In other work, urban areas with less green space were shown to shorten lives due to older people taking less exercise (even when accounting for the fact that green areas often had richer people).
So the NHS is now interested in green space helping to tackle health inequalities since those who are stressed, ill or in poverty benefit more from contact with the natural environment. Human interventions have so far proved incapable of reversing the inequalities that have developed over the past few years.
But the other great benefit of nature is for our inactive children and obese adults. Green space sustains regular physical activity. A small study showed that depression and self esteem improved with so called green exercise that took place outdoors.

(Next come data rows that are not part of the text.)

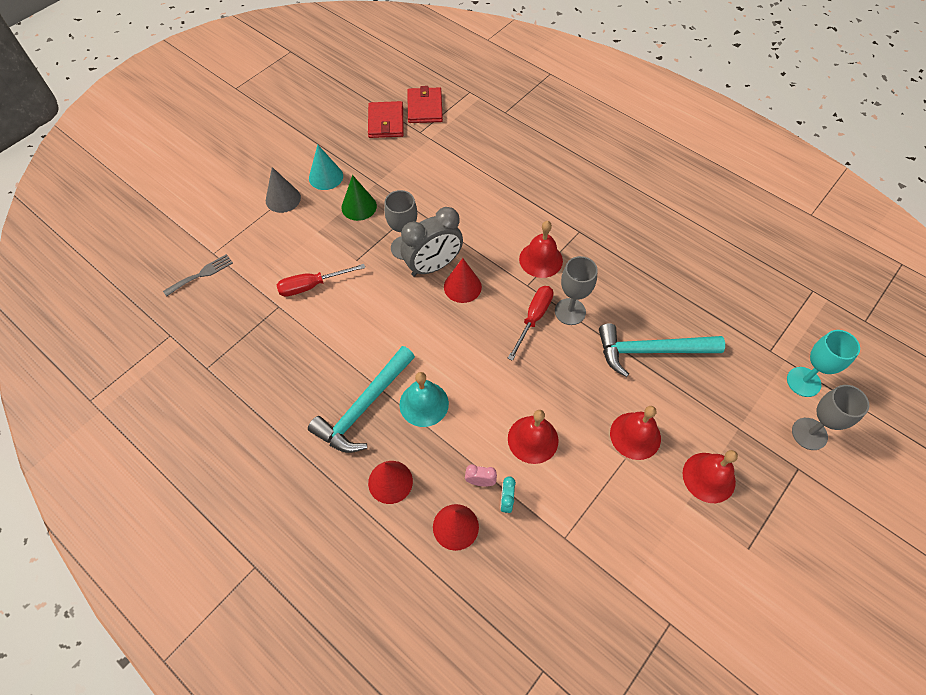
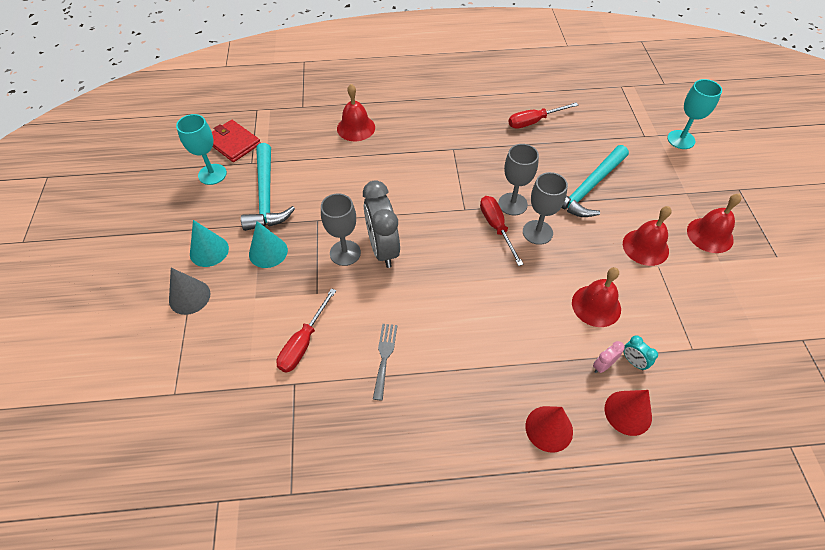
camera: 45 degrees left, 5 degrees down
(201, 274) = (184, 421): grey fork -> grey fork (384, 357)
(359, 206) = (268, 252): green cone -> turquoise cone
(364, 407) = (461, 394): turquoise hammer -> turquoise hammer (266, 196)
(386, 122) = (212, 174): red wallet -> turquoise goblet
(424, 404) = (500, 350): turquoise bell -> none
(433, 266) = (383, 249): grey clock -> grey clock turned 150 degrees clockwise
(462, 287) = (422, 246): red cone -> none
(541, 259) = (452, 186): red bell -> red bell (356, 128)
(679, 260) = (534, 121): none -> red screwdriver
(809, 434) = (719, 165): grey goblet -> grey goblet (537, 232)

The health problems of diabetes, cancer, depression and dementia that we face today are very different to the infectious diseases of just 50 years ago. Medicine, having been so successful with antibiotics and vaccinations, is struggling to prevent these new long term conditions. The natural environment may be an ally that has just been dangerously neglected for the last 50 years and we are paying the price. It’s perhaps time to realise that drugs, surgery and new technology aimed at treating disease are no longer the best way to improve the nation’s health. While we have an unhealthy natural environment which causes people to shut themselves away indoors then we will have inequalities, obesity and inactivity and all the subsequent problems.
References
EO Wilson p32 in ‘The Biophilia Hypothesis’ Stephen R Kellert and Edward O Wilson, Ed (1993) Island Press Washington DC.
Ulrich R, Simons RF, Losito E, Fiorito E, Miles MA and Zelson M (1991) Stress Recovery during Exposure to Natural and Urban Environments. J Env Psychology 11, pp201-230
Ulrich RS (1984). View through a window may influence recovery from surgery. Science 224,420-421.
Nakamura R and Fujii E (1990) Studies of the characteristics of EEG when observing potted plants. Pelargonium Hortorum and Begonia Evansiana. Technical Bulletin of the Faculty of Horticulture of Chiba University. 43: 177-183. (In Japanese)
Kaplan R and Kaplan S (1995) The experience of nature: A psychological perspective. Ann Arbor, MI: Ulrich’s. in Kaplan S. The restorative effects of nature: Toward an integrative framework. Journal of Environmental Psychology,15,169-182.
Kuo FE and Sullivan WC (2001) Aggression and Violence in the inner city: Effects of Environment via Mental Fatigue. Environment and Behaviour 33 No4 July 2001 543-571.
Taylor AF, Kuo FE and Sullivan WC (2001) Views of nature and self-discipline: evidence from inner city children JEVP 21 Suppl.
Kuo F (2001) Coping with Poverty: Impacts of environment and attention in the inner city. Environment and Behavior, Vol 33(1), January 2001.
Pretty J, Peacock J, Sellens M and Griffin M (2005) The Mental and Physical Health Outcomes of Green Exercise. International Journal of Environmental Health Research. October 2005;15(5):319-337.